Table of contents
- Trial overview
- Condition and target population
- Study design and comparison
- What the trial measures
- Status and enrollment
Trial overview
The available data describe one interventional clinical trial studying HUMANISED IGG1 LALAPS-YTE MONOCLONAL ANTIBODY AGAINST LYSOPHOSPHATIDIC ACID RECEPTOR 1 in people with idiopathic pulmonary fibrosis.[1] The study is designed to evaluate safety, tolerability, and efficacy in adult participants.[1]
Condition and target population
The trial targets idiopathic pulmonary fibrosis, a chronic lung disease listed as the condition under study.[1] The study summary says it is for adult subjects, so the population is adults rather than children.[1]

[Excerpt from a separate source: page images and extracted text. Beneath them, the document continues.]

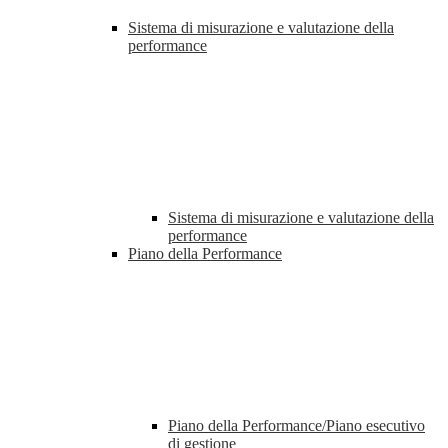
Sistema di misurazione e valutazione della
performance
Sistema di misurazione e valutazione della
performance
Piano della Performance
Piano della Performance/Piano esecutivo
di gestione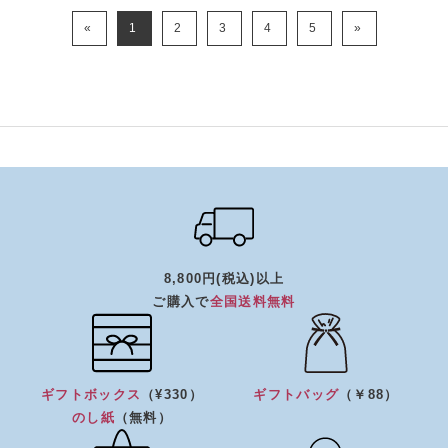
«
1
2
3
4
5
»
8,800円(税込)以上
ご購入で
全国送料無料
ギフトボックス
（¥330）
ギフトバッグ
（￥88）
のし紙
（無料）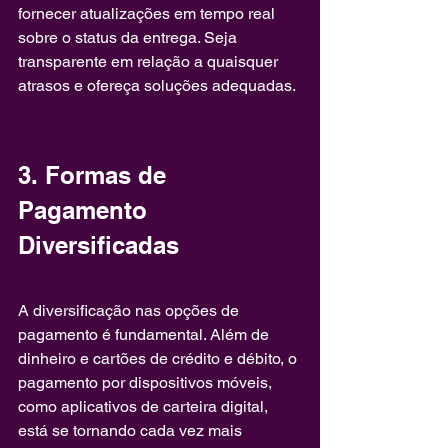
fornecer atualizações em tempo real 
sobre o status da entrega. Seja 
transparente em relação a quaisquer 
atrasos e ofereça soluções adequadas.
3. Formas de 
Pagamento 
Diversificadas
A diversificação nas opções de 
pagamento é fundamental. Além de 
dinheiro e cartões de crédito e débito, o 
pagamento por dispositivos móveis, 
como aplicativos de carteira digital, 
está se tornando cada vez mais 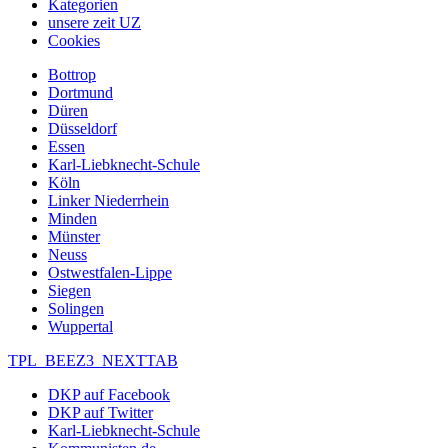
Kategorien
unsere zeit UZ
Cookies
Bottrop
Dortmund
Düren
Düsseldorf
Essen
Karl-Liebknecht-Schule
Köln
Linker Niederrhein
Minden
Münster
Neuss
Ostwestfalen-Lippe
Siegen
Solingen
Wuppertal
TPL_BEEZ3_NEXTTAB
DKP auf Facebook
DKP auf Twitter
Karl-Liebknecht-Schule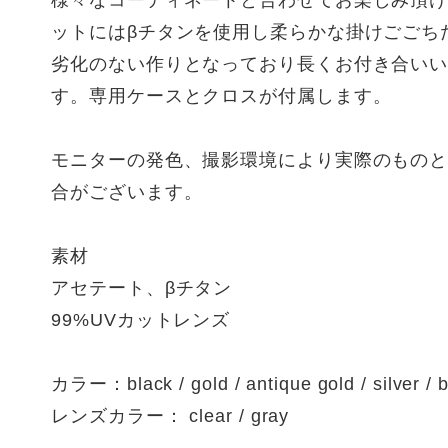
様々なコーディネートと合わせてお楽しみ頂
ットにはβチタンを使用し柔らかな掛けごごち
劣化のない作りとなっており長くお付き合い
す。専用ケースとクロスが付属します。
モニターの発色、撮影環境により実際のもの
合がございます。
素材
アセテート、βチタン
99%UVカットレンズ
カラー：black / gold / antique gold / silver / 
レンズカラー： clear / gray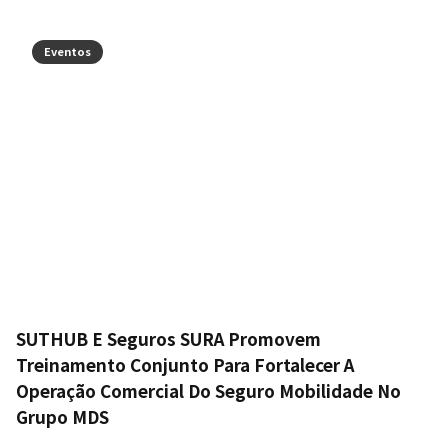
Eventos
SUTHUB E Seguros SURA Promovem
Treinamento Conjunto Para Fortalecer A
Operação Comercial Do Seguro Mobilidade No
Grupo MDS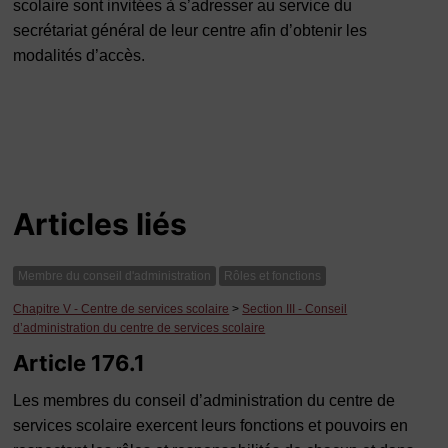
scolaire sont invitées à s’adresser au service du
secrétariat général de leur centre afin d’obtenir les
modalités d’accès.
Articles liés
Membre du conseil d'administration
Rôles et fonctions
Chapitre V - Centre de services scolaire
>
Section III - Conseil
d’administration du centre de services scolaire
Article 176.1
Les membres du conseil d’administration du centre de
services scolaire exercent leurs fonctions et pouvoirs en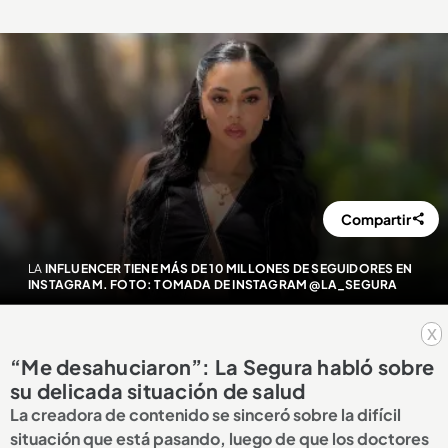
Compartir
LA
INFLUENCER TIENE MÁS DE 10 MILLONES DE SEGUIDORES EN
INSTAGRAM. FOTO: TOMADA DE INSTAGRAM @LA_SEGURA
x
“Me desahuciaron”: La Segura habló sobre
su delicada situación de salud
La creadora de contenido se sinceró sobre la difícil
situación que está pasando, luego de que los doctores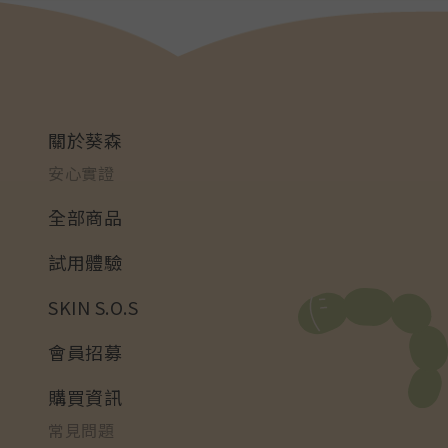
關於葵森
安心實證
全部商品
試用體驗
SKIN S.O.S
會員招募
購買資訊
常見問題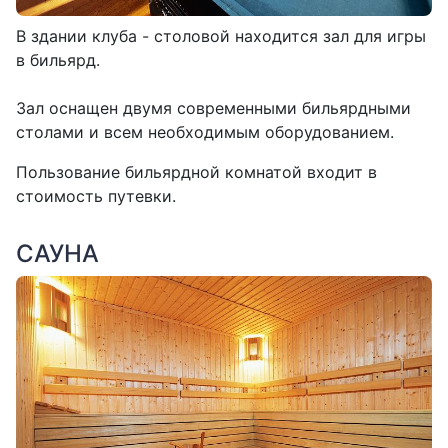
В здании клуба - столовой находится зал для игры
в бильярд.
Зал оснащен двумя современными бильярдными
столами и всем необходимым оборудованием.
Пользование бильярдной комнатой входит в
стоимость путевки.
САУНА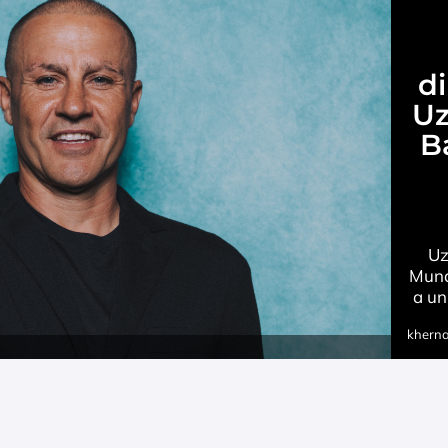
di
Uz
B
Uz
Mund
a un
khern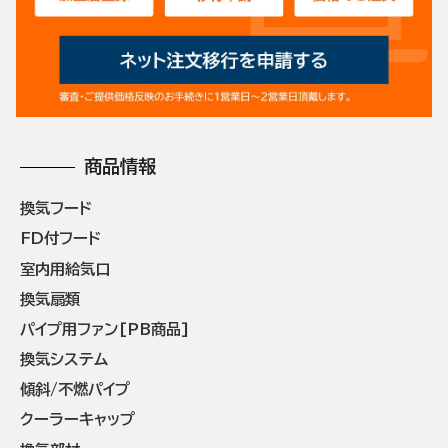
商品情報
換気フード
FD付フード
室内用給気口
換気扇類
パイプ用ファン[PB商品]
換気システム
傾斜/不燃パイプ
クーラーキャップ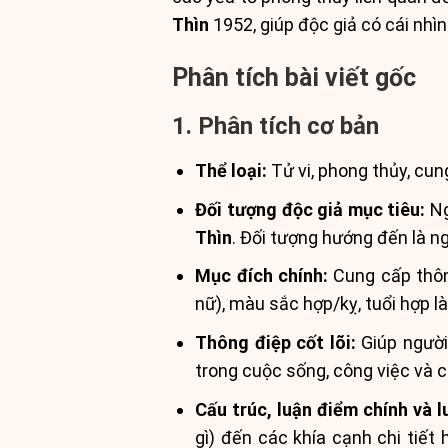
Thìn
1952, giúp độc giả có cái nhìn
Phân tích bài viết gốc
1. Phân tích cơ bản
Thể loại:
Tử vi, phong thủy, cun
Đối tượng độc giả mục tiêu:
Ng
Thìn
. Đối tượng hướng đến là n
Mục đích chính:
Cung cấp thông
nữ), màu sắc hợp/kỵ, tuổi hợp 
Thông điệp cốt lõi:
Giúp người
trong cuộc sống, công việc và 
Cấu trúc, luận điểm chính và l
gì) đến các khía cạnh chi tiết 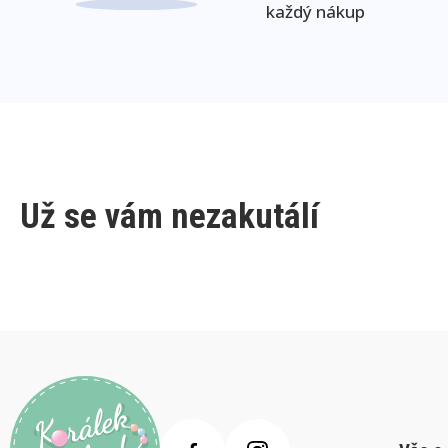
každý nákup
Už se vám nezakutálí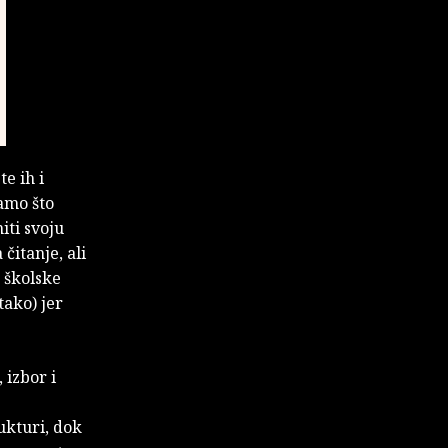
e ih i
mamo što
iti svoju
čitanje, ali
d školske
tako) jer
 izbor i
ukturi, dok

Study design and comparison
This study includes HUMANISED IGG1 LALAPS-YTE MONOCLONAL ANTIBODY AGAINST LYSOPHOSPHATIDIC ACID RECEPTOR 1 given by intravenous administration and also includes a placebo for ABBV-142 as the comparison treatment.[1] A placebo is a look-alike treatment without the active study drug, used to help compare results fairly.[1]

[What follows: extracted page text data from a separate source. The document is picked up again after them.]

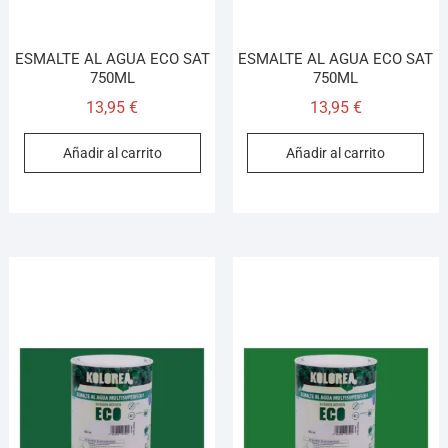
ESMALTE AL AGUA ECO SAT
ESMALTE AL AGUA ECO SAT
750ML
750ML
13,95
€
13,95
€
Añadir al carrito
Añadir al carrito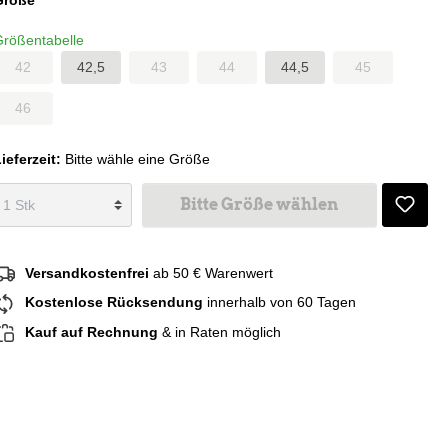
Größentabelle
42
42,5
43
44
44,5
45
46
ieferzeit:
Bitte wähle eine Größe
Bitte Größe wählen
Versandkostenfrei
ab 50 € Warenwert
Kostenlose Rücksendung
innerhalb von 60 Tagen
Kauf auf Rechnung
& in Raten möglich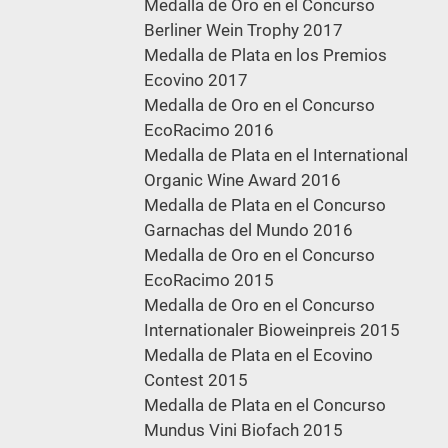
Medalla de Oro en el Concurso
Berliner Wein Trophy 2017
Medalla de Plata en los Premios
Ecovino 2017
Medalla de Oro en el Concurso
EcoRacimo 2016
Medalla de Plata en el International
Organic Wine Award 2016
Medalla de Plata en el Concurso
Garnachas del Mundo 2016
Medalla de Oro en el Concurso
EcoRacimo 2015
Medalla de Oro en el Concurso
Internationaler Bioweinpreis 2015
Medalla de Plata en el Ecovino
Contest 2015
Medalla de Plata en el Concurso
Mundus Vini Biofach 2015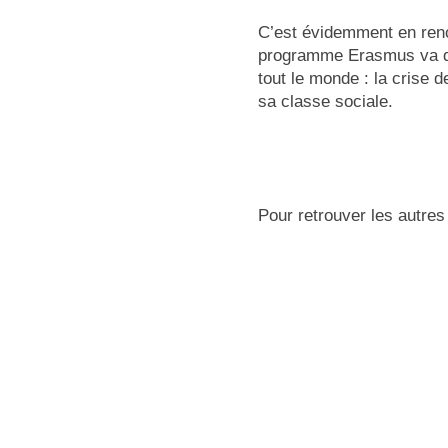
C’est évidemment en renc
programme Erasmus va déj
tout le monde : la crise 
sa classe sociale.
Pour retrouver les autres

The brief summary says the study aims to evaluate the investigational products as monotherapy or in combinations in adult subjects with idiopathic pulmonary fibrosis.[1] Monotherapy means one treatment used alone, while combinations means the study may look at more than one investigational approach.[1]
What the trial measures
The main outcome is the absolute change from baseline in forced vital capacity at Week 24.[1] Forced vital capacity is a breathing test that measures how much air a person can blow out after taking a deep breath.[1]
The study also looks at adverse events and change in disease activity, which helps researchers understand both safety and possible benefit.[1] Baseline means the starting point before treatment begins, so the result shows how much the lung function changes over 24 weeks.[1]
Status and enrollment
The trial status is Authorised, which means it has been approved to proceed according to the data provided.[1] The planned enrollment is 165 participants.[1]
Key points for patients
The study is focused on adults with idiopathic pulmonary fibrosis, not on other lung diseases.[1]
It is a Phase 2 trial, so it is meant to learn more about benefit and safety in a larger group than early-stage studies.[1]
The trial compares the study treatment with placebo, which helps show whether any changes are linked to the treatment itself.[1]
The main result is based on lung function after 24 weeks, using forced vital capacity.[1]